Indicted businessman Jeremy Johnson files court papers saying FTC abused power
He claims A.G. John Swallow has been under investigation for nearly a year
SALT LAKE CITY — Indicted Utah businessman Jeremy Johnson is taking his caustic social media fight against what he has called "dirty deeds by big government" to the courts.
Johnson filed a 39-page document in U.S. District Court in Las Vegas late Thursday lambasting the Federal Trade Commission over its lawsuit against him and his once-lucrative Internet enterprise, iWorks.
The document also reveals that Utah Attorney General John Swallow may have been under federal investigation as early as June 2012.
In the filing, Johnson accuses federal attorneys and agents of misconduct and conspiring to fabricate evidence against him. He contends investigators used threats, bribery, extortion, forgery and manipulation of judges to build their case.
"From day one in this case, the government has taken a 'shoot first and ask questions later' approach. Individuals have misused their undeniable power," he wrote.
Johnson cites two government witnesses — a consumer and a former iWorks employee — who now say the FTC coerced them into signing or forging their signatures on false statements.
The 37-year-old St. George man and three associates who are acting as their own lawyers in the case also use the document to proclaim their innocence and put their side of the story on the court record — something Johnson has said government lawyers have blocked him from doing.
Until now, he has relied on social media to make his case, as well as attack the government, including a vitriolic website called evilftc.com.

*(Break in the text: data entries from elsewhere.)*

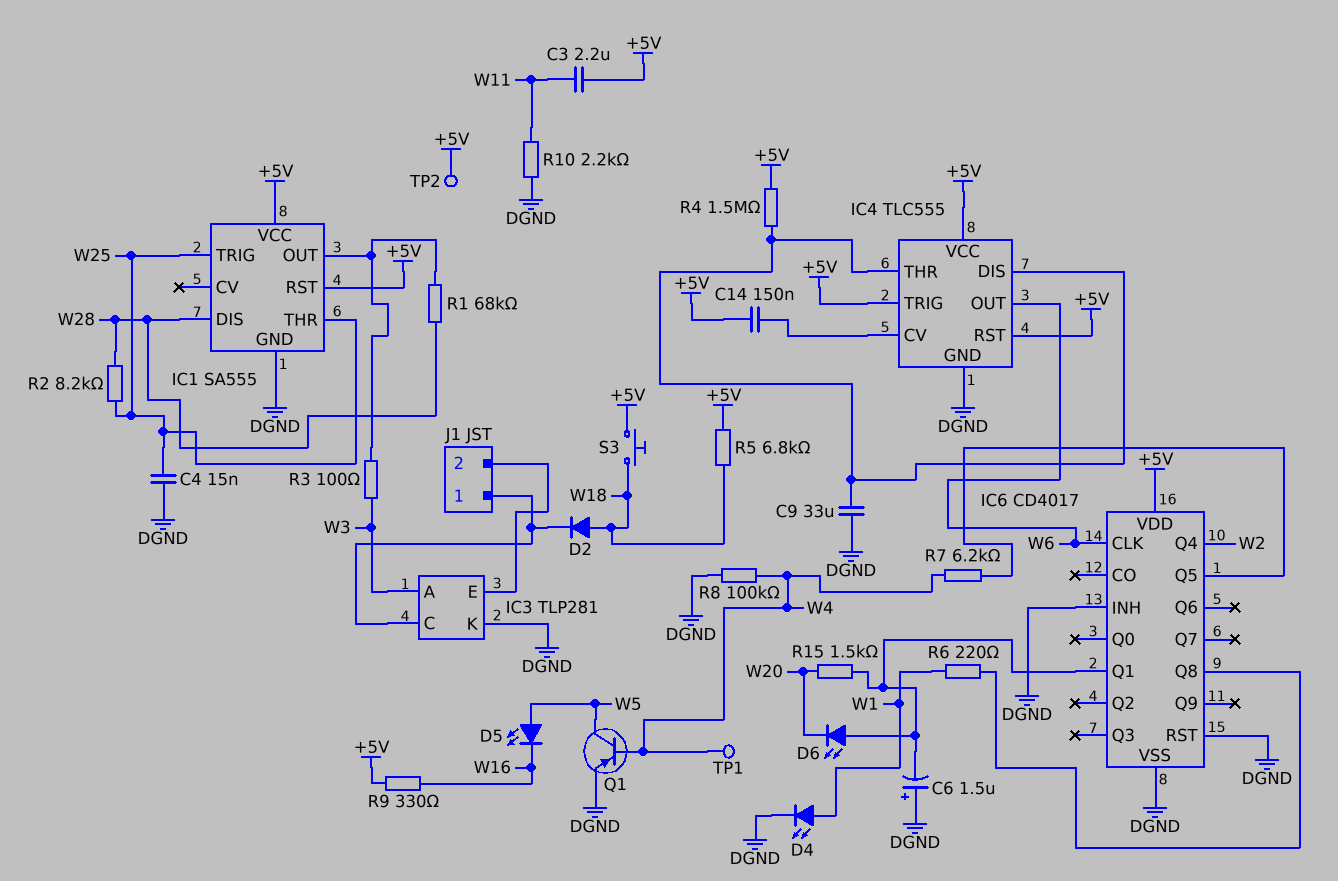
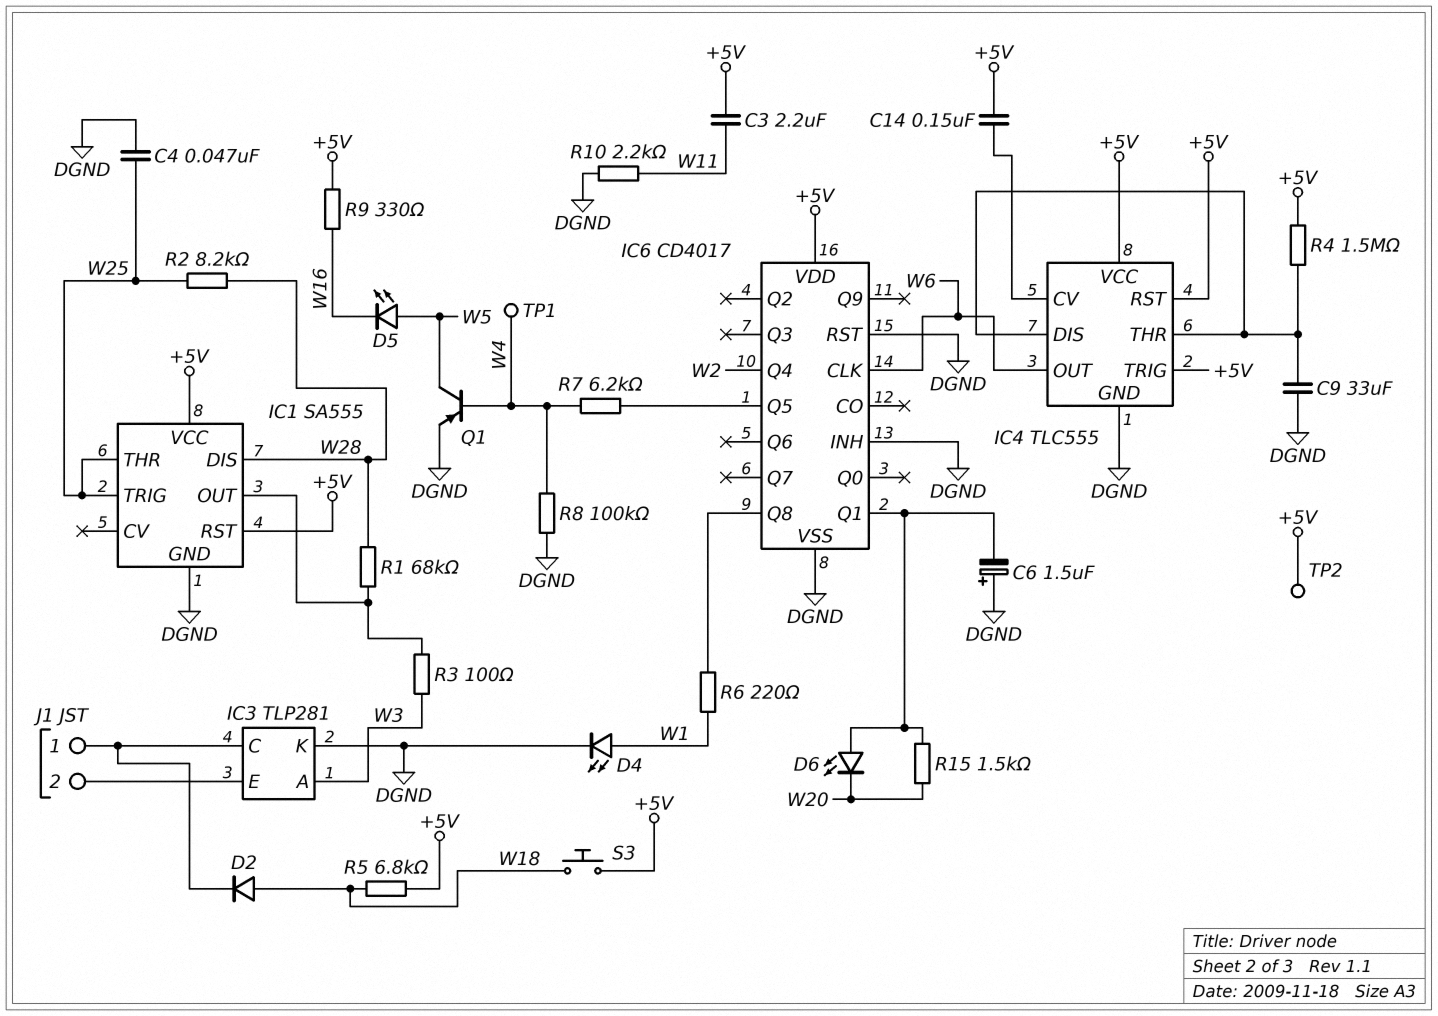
C4: 15nF (DGND, W25) -> 47nF (DGND, W25)

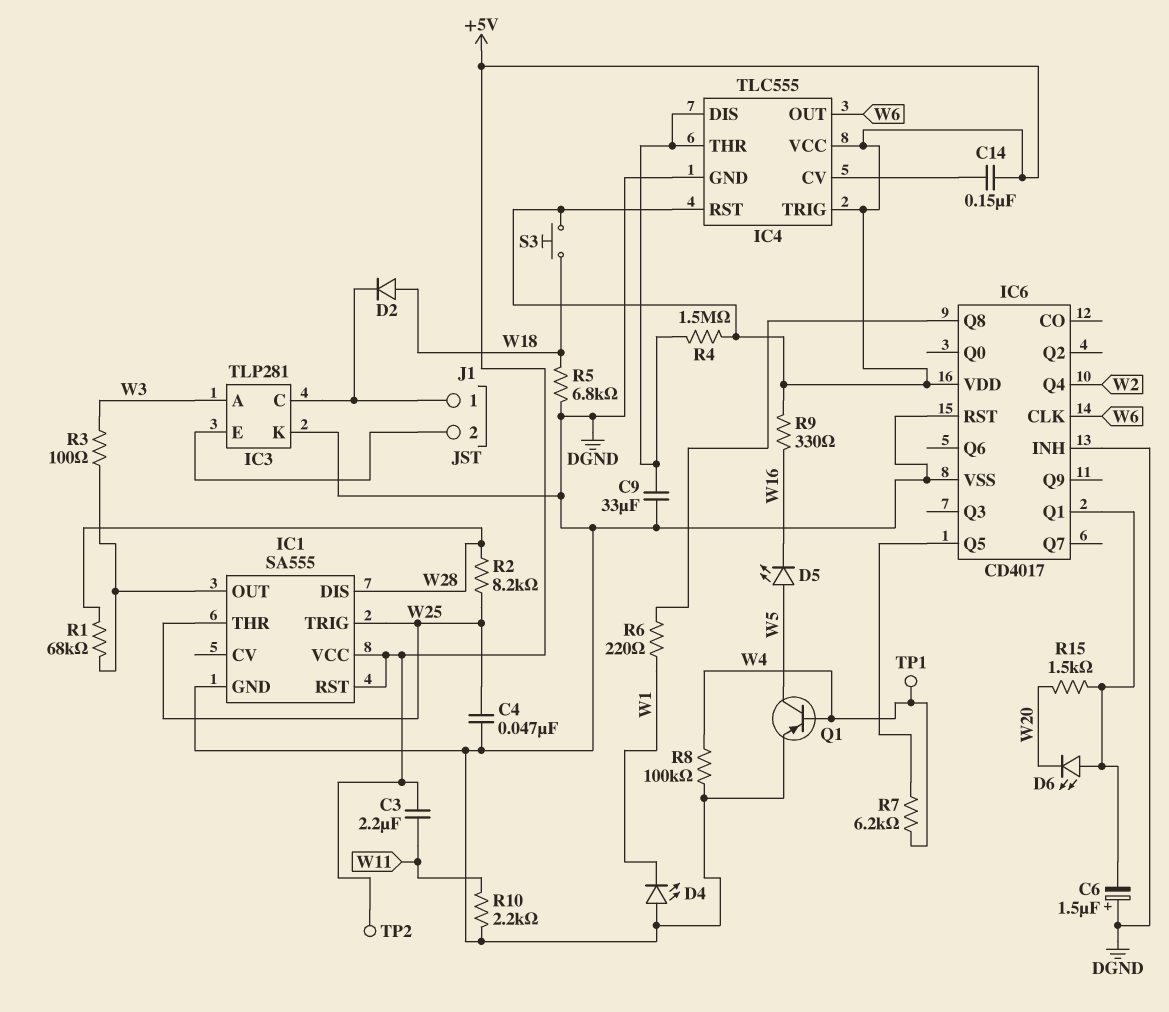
D4: LED (A W1, K DGND) -> LED (A DGND, K W1)
R5: 6.8k (+5V, W18) -> 6.8k (DGND, W18)

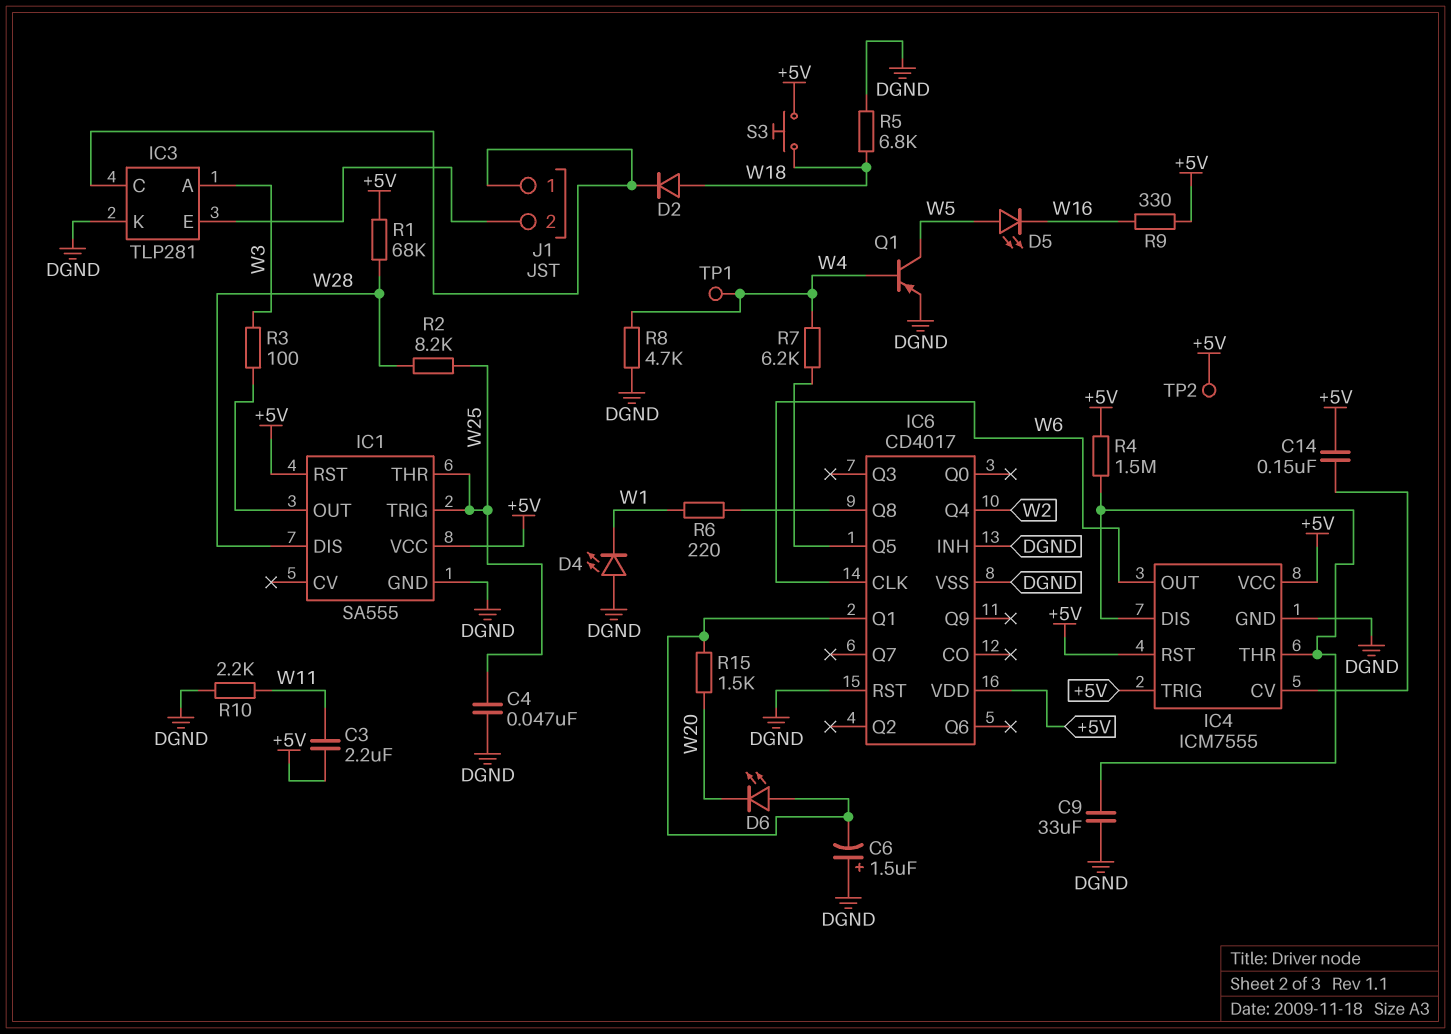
IC4: TLC555 -> ICM7555
R1: 68k (IC1/OUT, W28) -> 68k (+5V, W28)
R8: 100k (DGND, W4) -> 4.7k (DGND, W4)

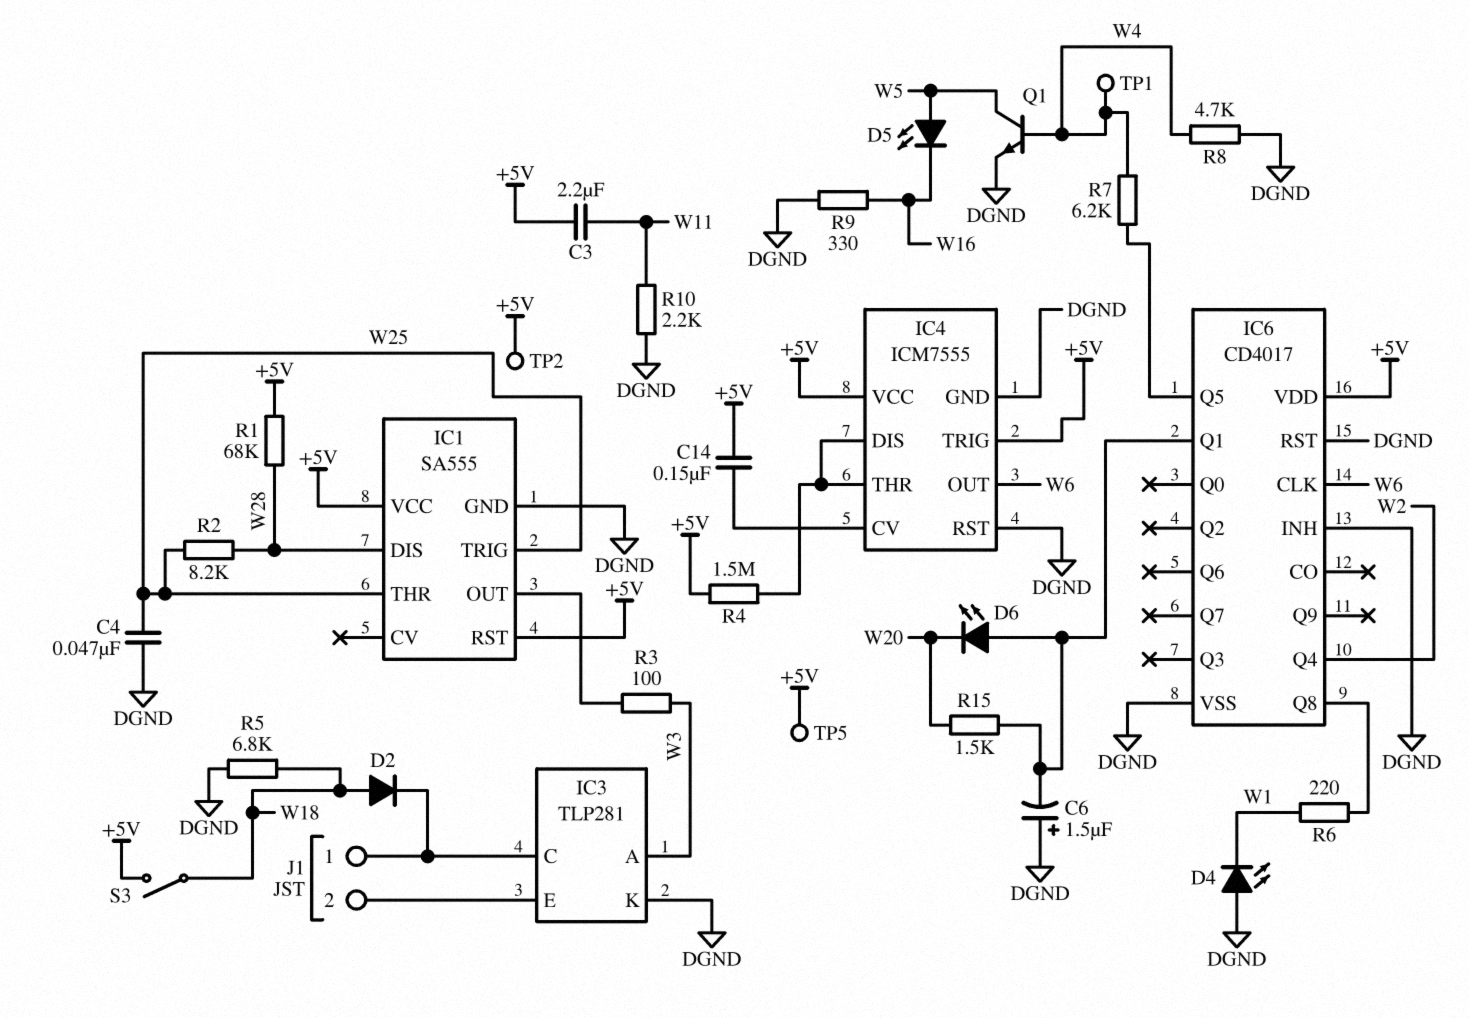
C9: 33uF (DGND, IC4/DIS) -> none
IC4 pin RST: +5V -> DGND
Q1: PNP (B W4, C W5, E DGND) -> NPN (B W4, C W5, E DGND)
R9: 330 (+5V, W16) -> 330 (DGND, W16)
S3: button (+5V, W18) -> switch (+5V, W18)
TP5: none -> test point (+5V)

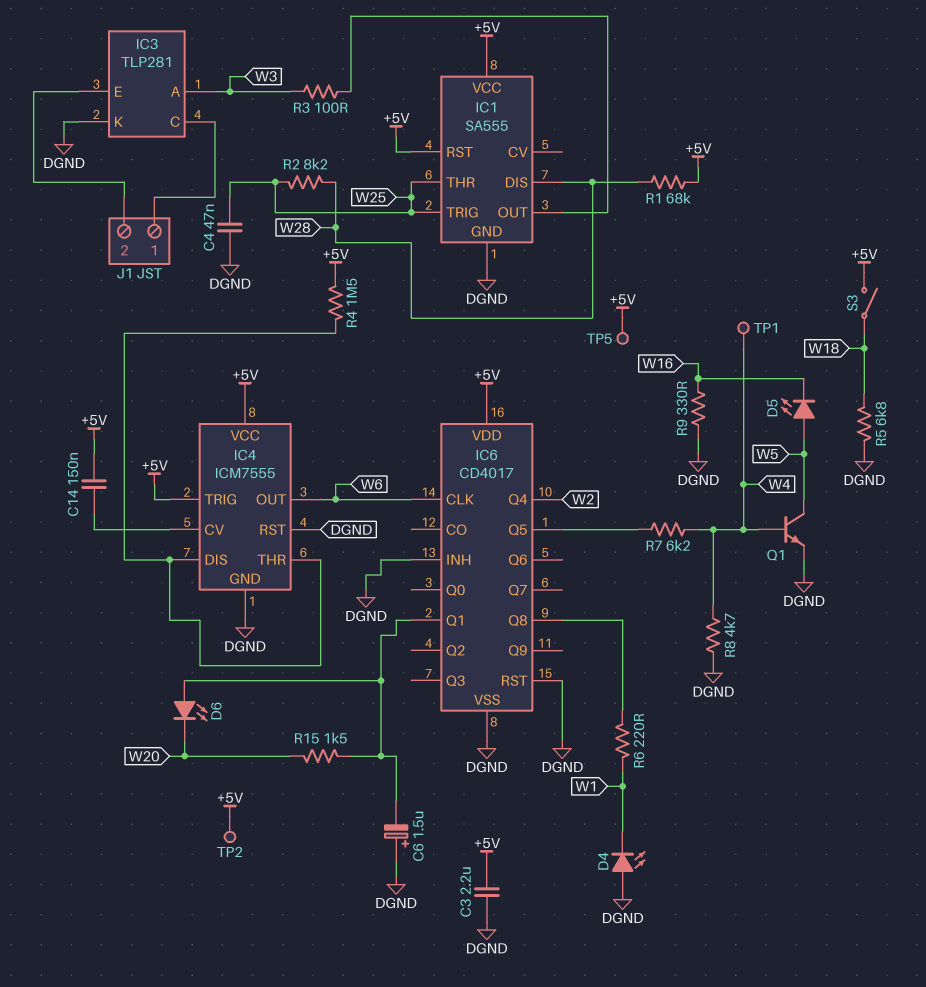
C3: 2.2uF (+5V, W11) -> 2.2uF (+5V, DGND)
D2: diode (A W18, K IC3/C) -> none
R10: 2.2k (DGND, W11) -> none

Johnson's Thursday court filing, including 167 pages of supplemental information, is a response to an unusual joint motion by the U.S. attorney for Nevada and the U.S. Attorney's Office in Salt Lake City seeking a court order preventing Johnson and other defendants from interviewing witnesses in the civil case. Federal prosecutors contend allowing him to gather evidence in the FTC matter will compromise the criminal case against him.
"The proposed stay is necessary to prevent these defendants from using the civil discovery process to obtain information to which they are not entitled in the criminal case," prosecutors in Las Vegas wrote.
Johnson and four former iWorks executives are named in two cases running simultaneously through the federal court system — the civil FTC complaint in Las Vegas and the criminal fraud charges in Salt Lake City.
The parallel cases have witnesses, facts and legal issues in common. The complications have caused a dispute among lawyers regarding access to witnesses, including those the government has identified as victims of alleged fraud.
Johnson's court filing sheds light on investigators' interest in Swallow.
It includes a copy of a proffer the U.S. Attorney's Office for Utah made to Johnson's former attorney "in connection with the government investigation of a person or persons known by your client concerning violations of federal statutes." It is dated June 20, 2012, and signed by assistant U.S. attorney Carlos Esqueda.
The proffer doesn't name Swallow, but Johnson said in his court filing it refers to Swallow, who was then a Republican candidate for attorney general. Johnson writes that prosecutors offered him a plea bargain in exchange for information about Swallow. Johnson, who faced a single count of mail fraud at the time, ultimately did not agree to help in the investigation.